Sehnen oder vermissen
2018-03-01
Mein Vater ist gestorben. Ich vermisse ihn, die Gespräche mit ihm, seine Stimme zu hören, über seinen Witz zu lachen, all das vermisse ich, weil es nicht mehr da ist. Nicht mehr wiederkommt.
Habe ich Sehnsucht nach meinem Vater? Nein das habe ich nicht. Worin also liegt hier der Unterschied zwischen diesen beiden Gefühls-Begriffen?

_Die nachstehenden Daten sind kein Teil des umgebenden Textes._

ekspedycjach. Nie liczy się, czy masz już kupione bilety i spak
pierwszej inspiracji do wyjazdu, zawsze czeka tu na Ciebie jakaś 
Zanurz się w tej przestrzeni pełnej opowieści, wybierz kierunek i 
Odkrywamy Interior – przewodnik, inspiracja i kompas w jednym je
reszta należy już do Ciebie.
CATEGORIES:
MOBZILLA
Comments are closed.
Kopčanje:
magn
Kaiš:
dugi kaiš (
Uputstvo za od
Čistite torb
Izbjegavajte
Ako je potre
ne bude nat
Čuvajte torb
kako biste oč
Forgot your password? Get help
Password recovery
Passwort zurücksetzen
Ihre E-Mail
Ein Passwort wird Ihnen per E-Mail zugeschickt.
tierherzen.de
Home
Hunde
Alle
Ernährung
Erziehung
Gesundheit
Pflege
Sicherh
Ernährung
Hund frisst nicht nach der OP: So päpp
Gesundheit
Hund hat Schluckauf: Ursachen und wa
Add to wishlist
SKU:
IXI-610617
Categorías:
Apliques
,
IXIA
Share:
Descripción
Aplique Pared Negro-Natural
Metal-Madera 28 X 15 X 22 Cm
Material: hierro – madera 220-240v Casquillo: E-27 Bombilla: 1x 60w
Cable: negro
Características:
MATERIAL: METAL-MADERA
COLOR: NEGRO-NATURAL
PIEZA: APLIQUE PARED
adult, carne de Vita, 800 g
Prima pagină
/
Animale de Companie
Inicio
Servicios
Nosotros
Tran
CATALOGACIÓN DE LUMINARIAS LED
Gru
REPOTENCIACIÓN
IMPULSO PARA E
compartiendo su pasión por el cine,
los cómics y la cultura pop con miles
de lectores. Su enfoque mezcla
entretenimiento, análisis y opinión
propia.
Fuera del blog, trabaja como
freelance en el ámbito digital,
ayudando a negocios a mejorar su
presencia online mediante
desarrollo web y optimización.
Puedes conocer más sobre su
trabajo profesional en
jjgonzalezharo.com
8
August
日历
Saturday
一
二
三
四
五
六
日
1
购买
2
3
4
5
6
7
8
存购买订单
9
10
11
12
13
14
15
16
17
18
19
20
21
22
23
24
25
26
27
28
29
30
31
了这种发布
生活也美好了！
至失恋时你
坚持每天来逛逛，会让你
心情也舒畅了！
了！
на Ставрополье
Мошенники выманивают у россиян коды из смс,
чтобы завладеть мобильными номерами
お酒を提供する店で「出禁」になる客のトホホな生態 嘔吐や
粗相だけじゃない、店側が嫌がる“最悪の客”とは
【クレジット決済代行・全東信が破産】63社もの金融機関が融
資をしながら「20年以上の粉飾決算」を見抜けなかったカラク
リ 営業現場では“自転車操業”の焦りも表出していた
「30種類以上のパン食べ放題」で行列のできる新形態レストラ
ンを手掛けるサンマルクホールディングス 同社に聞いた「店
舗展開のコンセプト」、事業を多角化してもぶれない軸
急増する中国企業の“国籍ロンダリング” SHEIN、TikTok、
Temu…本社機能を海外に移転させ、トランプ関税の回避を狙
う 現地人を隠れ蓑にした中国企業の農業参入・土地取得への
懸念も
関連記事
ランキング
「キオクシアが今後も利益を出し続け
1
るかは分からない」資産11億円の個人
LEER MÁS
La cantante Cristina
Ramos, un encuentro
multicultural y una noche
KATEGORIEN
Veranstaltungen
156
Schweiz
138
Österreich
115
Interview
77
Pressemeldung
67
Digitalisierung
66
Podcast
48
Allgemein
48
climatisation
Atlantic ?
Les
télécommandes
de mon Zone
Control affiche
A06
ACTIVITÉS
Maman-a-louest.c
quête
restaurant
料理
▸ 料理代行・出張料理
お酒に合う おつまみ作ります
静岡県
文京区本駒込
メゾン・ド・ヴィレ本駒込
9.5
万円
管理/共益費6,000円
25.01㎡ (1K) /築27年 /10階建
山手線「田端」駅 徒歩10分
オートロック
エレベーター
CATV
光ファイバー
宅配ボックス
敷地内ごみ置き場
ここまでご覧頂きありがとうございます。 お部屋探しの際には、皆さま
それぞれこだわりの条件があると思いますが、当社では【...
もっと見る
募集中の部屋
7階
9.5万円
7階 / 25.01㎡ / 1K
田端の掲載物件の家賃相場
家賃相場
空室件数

Ist vermissen eher konkret? Kann man etwas Unbestimmtes vermissen? Nein das denke ich nicht. Ich sage selten, ich vermisse etwas, weiß aber nicht genau was. Oder?
Andrerseits, kann ich mich nach einer Dusche sehnen, wenn ich gerade sehr verschwitzt bin. Also auch konkret. Wenn ich in der Wüste bin, sage ich, ich vermisse Wasser. Da würde ich vielleicht nicht sagen, Ich sehe mich nach Wasser. Oder doch? Ich komme dem Unterschied näher, ich spüre es gerade. Aber ich habe ihn noch nicht griffig. Kann ihn noch nicht formulieren.
Sehnsucht ist größer, weiter und geht tiefer. Es ist als lebe das Gefühl der Sehnsucht allgegenwärtig in meiner Seele. Somit wäre dann vermissen doch eher etwas Situatives.
Vermissen ist in der Situation mitunter durchaus schmerzlich, doch ändert sich diese Situation, wird das Vermissen gemindert. Jedenfalls ist das bei mir so. Anders bei der Sehnsucht. Die bleibt bestehen. In dieser und in jener Situation.
Ich denke, wir alle tragen eine tiefe „Ur-Sehnsucht“ in unserer Seele. Allezeit.
Manchmal wird sie aktiv getriggert durch einen bestimmten Song. Ein Kunstwerk auch. Ein Gemälde oder eine Skulptur. Manchmal auch durch eine berührende Geschichte. Das ist individuell. Wenn mich ein Lied berührt, habe ich kein Gefühl von vermissen in mir. Es ist die Sehnsucht, die ich spüre.
Nach einem Telefonat mit meiner Liebe, kann ich jetzt noch etwas Wesentliches hinzufügen. Plötzlich machte es „bing“ und ich wusste, was ich davor noch nicht formulieren konnte.
Vermissen gehört der Vergangenheit an. Es ist somit ganz leibgebunden. Irdische Bedürfnisse. In Anlehnung an das Bekannte. Sehnsucht etwas Zukünftiges und Geistiges. Kann daher auch ganz unbestimmt sein.
So gesehen habe ich auch Sehnsucht nach meinem Vater. Nicht danach, was ich kenne und liebte, und was ich, wie oben beschrieben, vermisse. Mehr danach, ihm in der geistigen Welt zu begegnen.